Глава 2. ДЫХАНЬЕ ИМПЕРИИ
Серпуховская дорога повернула в чистую березовую рощу, и кавалькада всадников бесшумно понеслась между покрытыми инеем стволами. Широкий тракт, снег на котором успели мелко перемолоть тысячи копыт и сотни санных полозьев, принимал в себя удары копыт без единого звука, и создавалось впечатление, что мчащийся отряд нереален, что это всего лишь призраки, выплывшие из потустороннего мира на залитый ярким зимним солнцем свет.
Встречные смерды останавливали повозки, низко кланялись, ломая шапки. Некоторые крестились, дивясь странному зрелищу: два десятка отроков одетых в яркие синие, малиновые, зеленые и желтые зипуны, подбитые куньим, енотовым, соболиным мехом, в атласных шароварах и шитых катурлином валенках, на хороших конях, в дорогих беличьих шапках, средь которых так же скачет во весь опор монах в обычной потертой суконной рясе, опоясанный толстой пеньковой веревкой, с натянутым на голову капюшоном.
Как оказался монах в числе явно небедных бояр или княжеских холопов?
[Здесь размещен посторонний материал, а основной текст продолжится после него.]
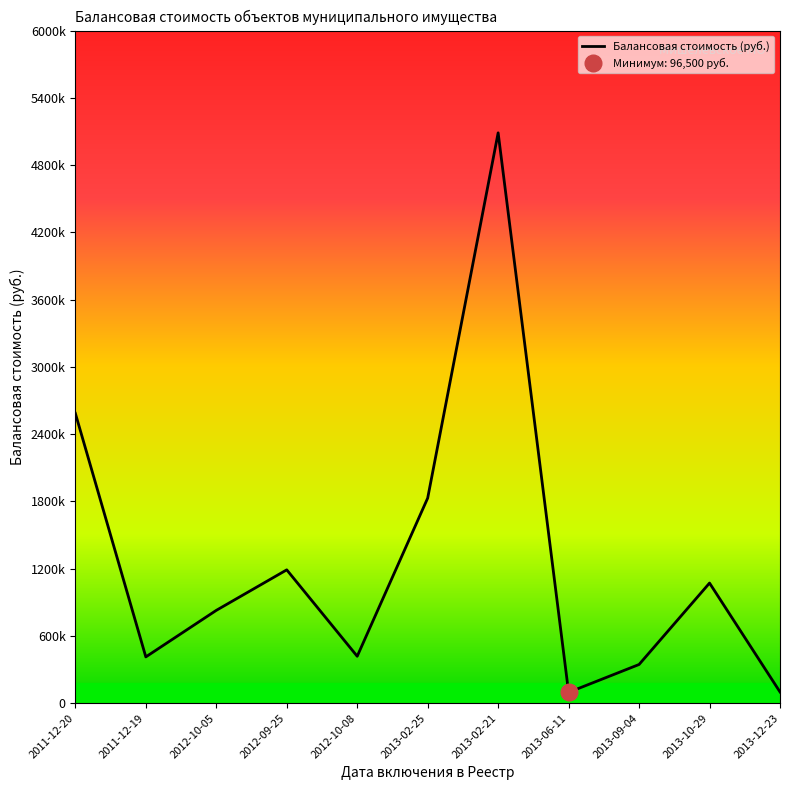

Does the chart display data point markers on the line(s)?

No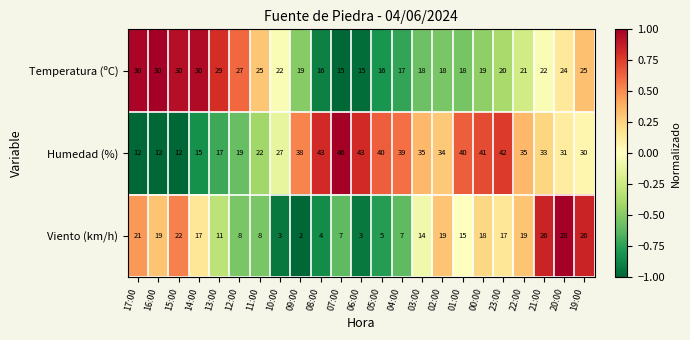

What is the difference between the second highest and minimum values in the Temperatura (ºC) series?

15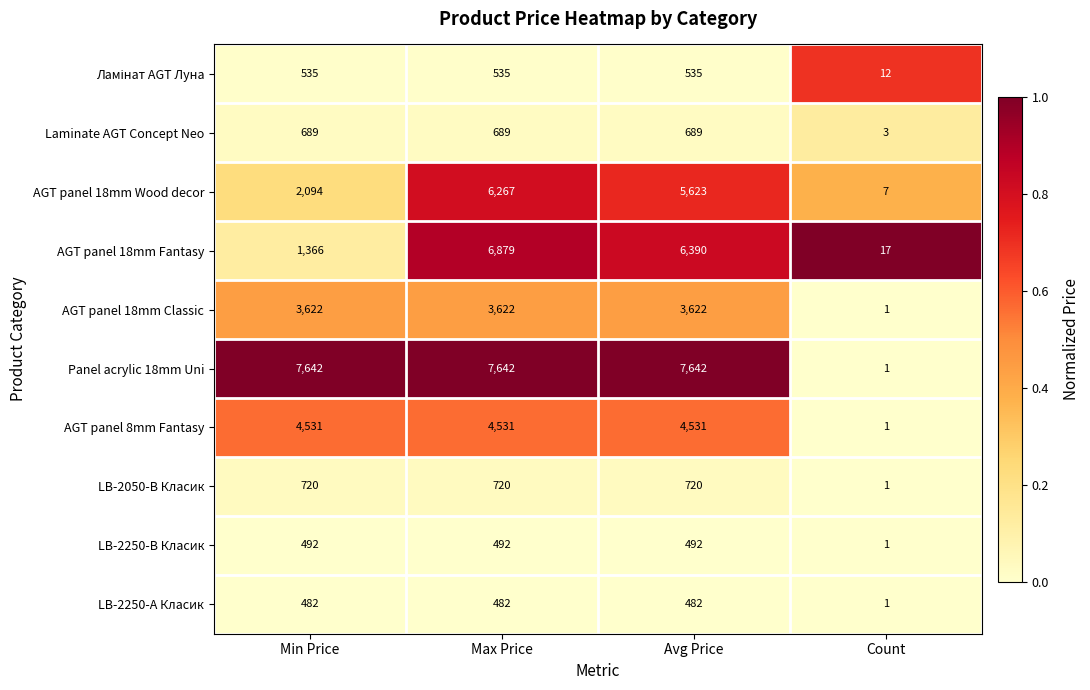

What is the highest value of the AGT panel 18mm Fantasy series?

6879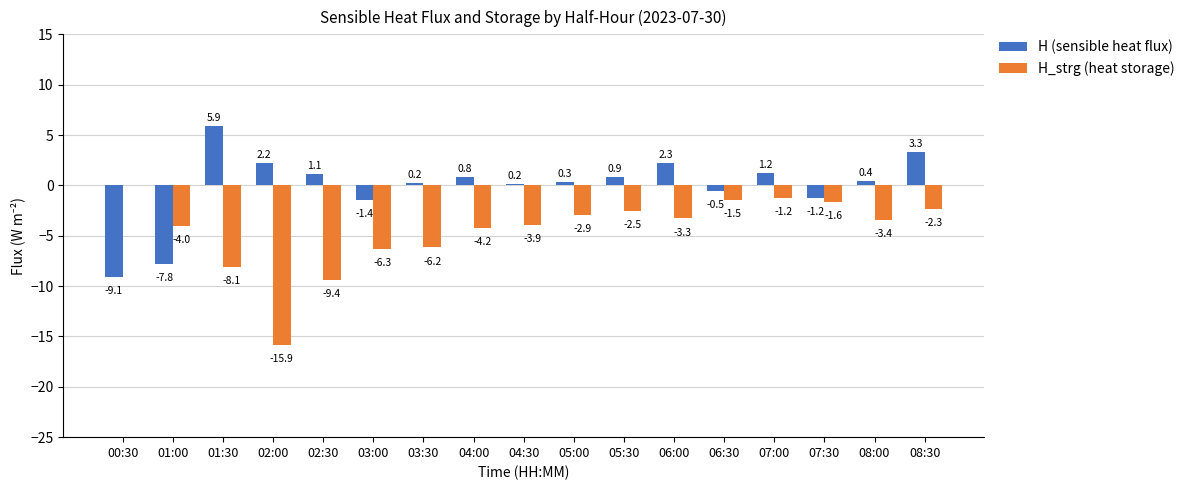

What is the greatest value displayed?

5.9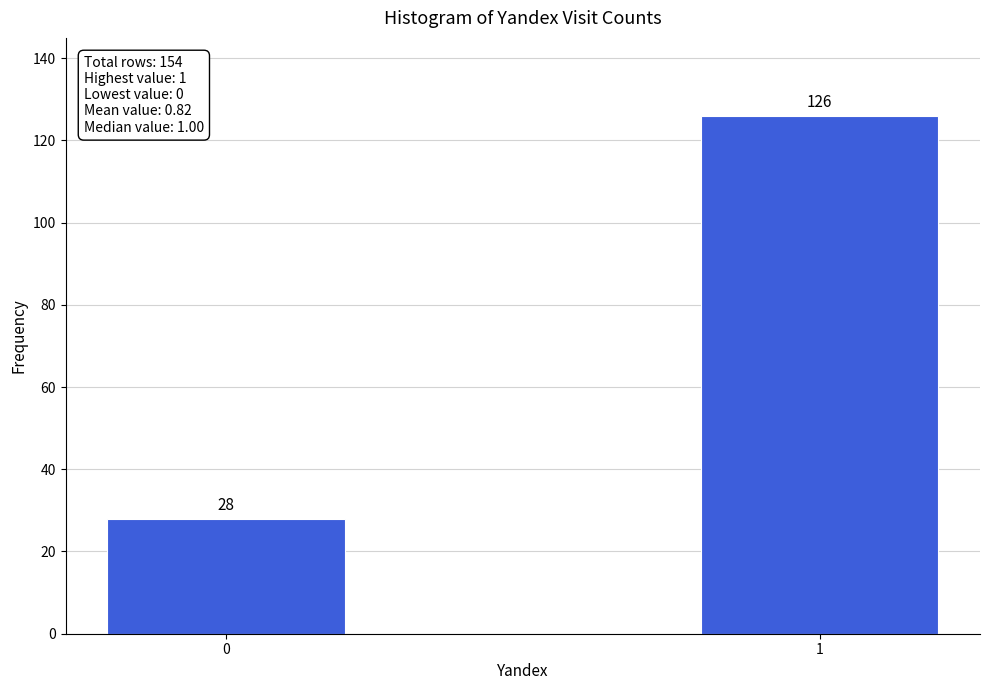

Reading right to left, transcribe all the data shown in this chart.

126	28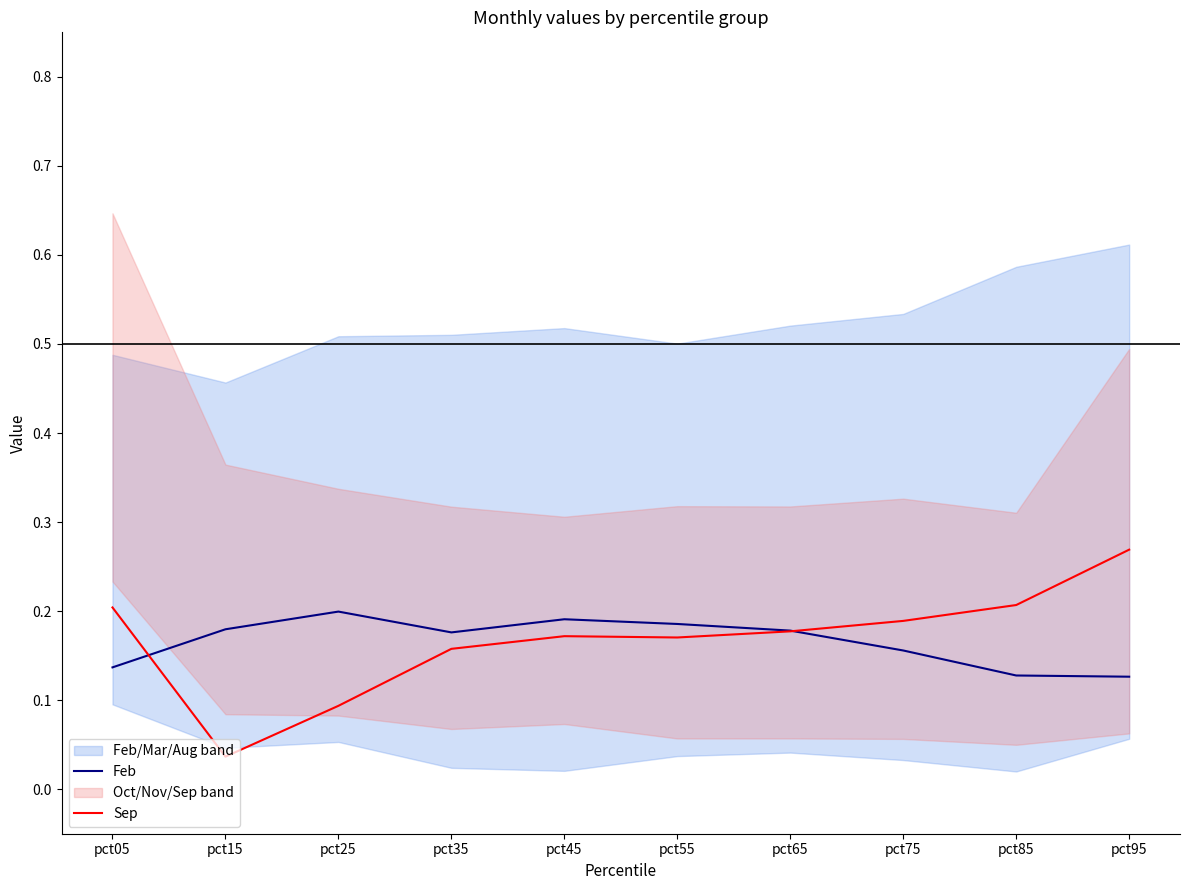

What is the highest value of the Sep series?

0.3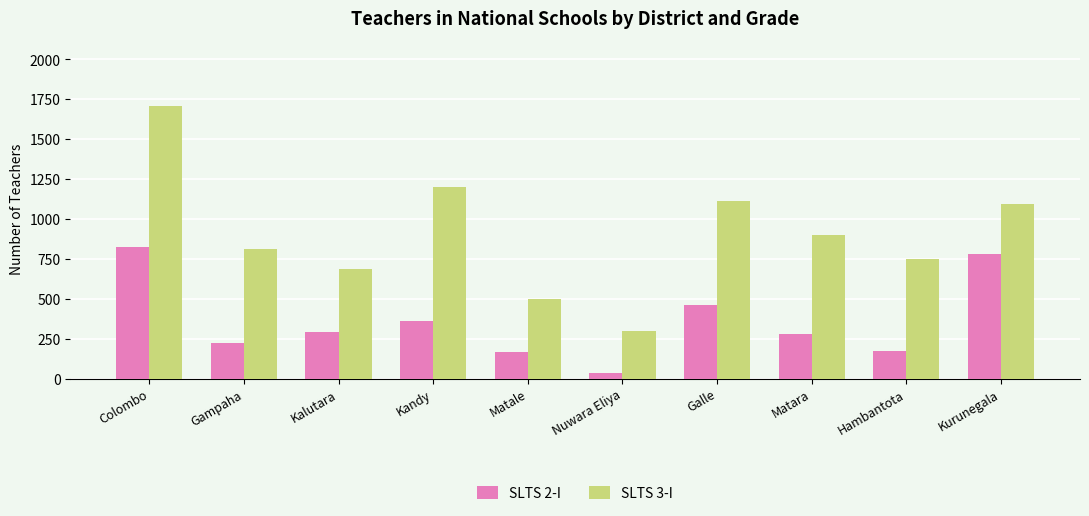

What is the spread (max minus min) of values at Gampaha?

587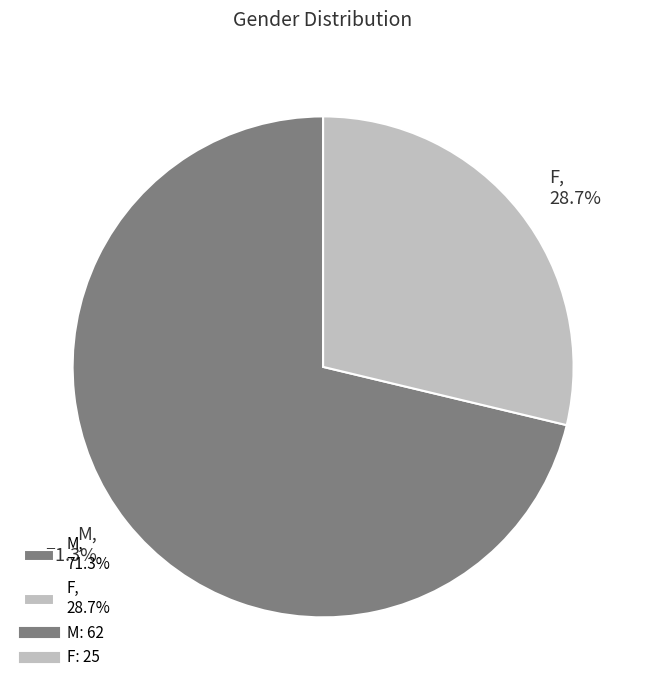

To the nearest percent, what is the average slice percentage?

50%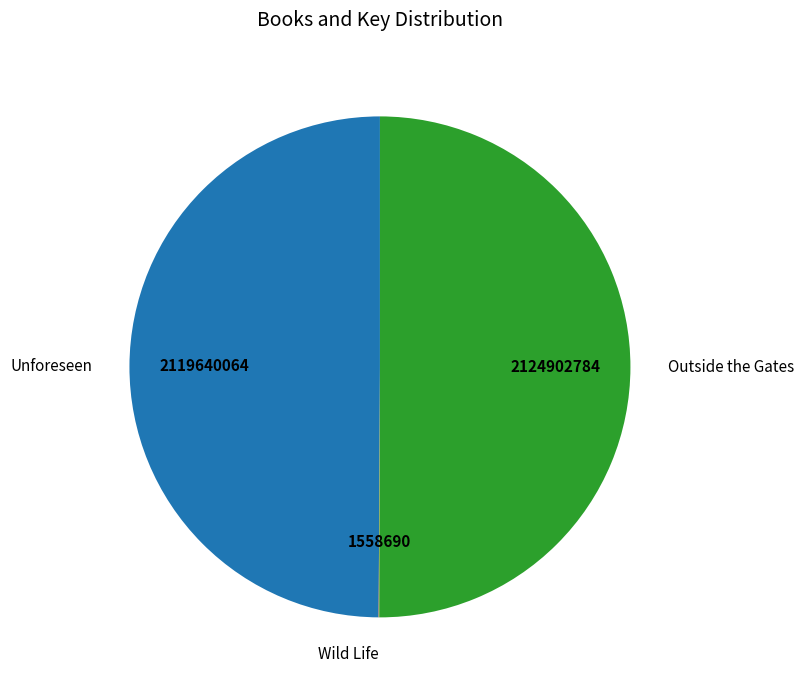

True or false: Unforeseen accounts for 39% of the total.

False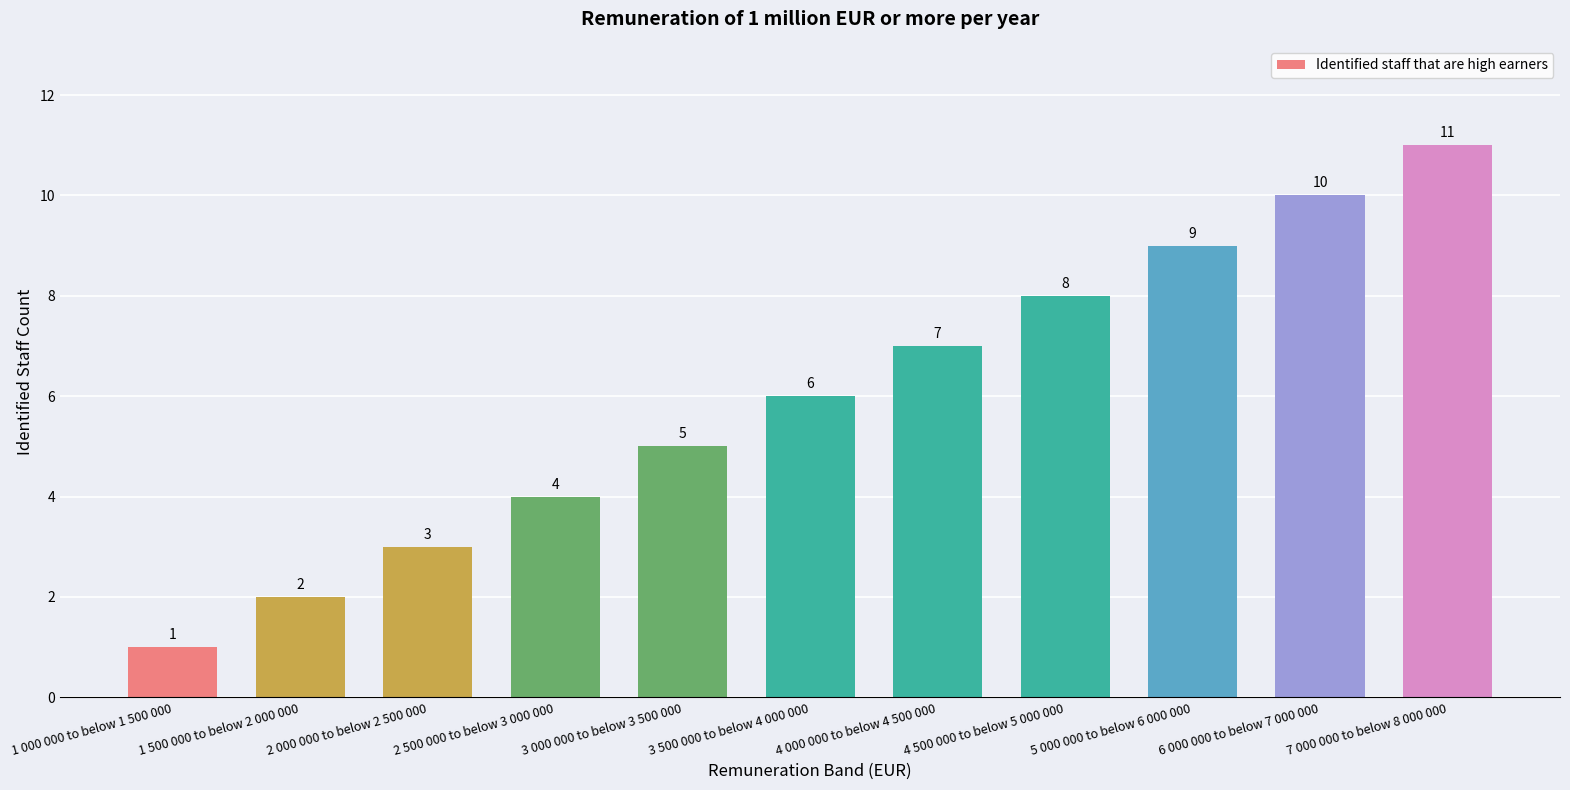

Reading left to right, extract all data points from this chart.

1 000 000 to below 1 500 000=1	1 500 000 to below 2 000 000=2	2 000 000 to below 2 500 000=3	2 500 000 to below 3 000 000=4	3 000 000 to below 3 500 000=5	3 500 000 to below 4 000 000=6	4 000 000 to below 4 500 000=7	4 500 000 to below 5 000 000=8	5 000 000 to below 6 000 000=9	6 000 000 to below 7 000 000=10	7 000 000 to below 8 000 000=11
Если схватили по навету, или приглашен к кому-то из бояр — почему везут его не в санях, почему верхом мчится, словно брошенный супротив заговорщика государев кромешник? Оружия при нем нет, головы собачей или метлы у седла — тоже. А коли черноризец божий сам куда-то путь держит — откуда у него такая свита?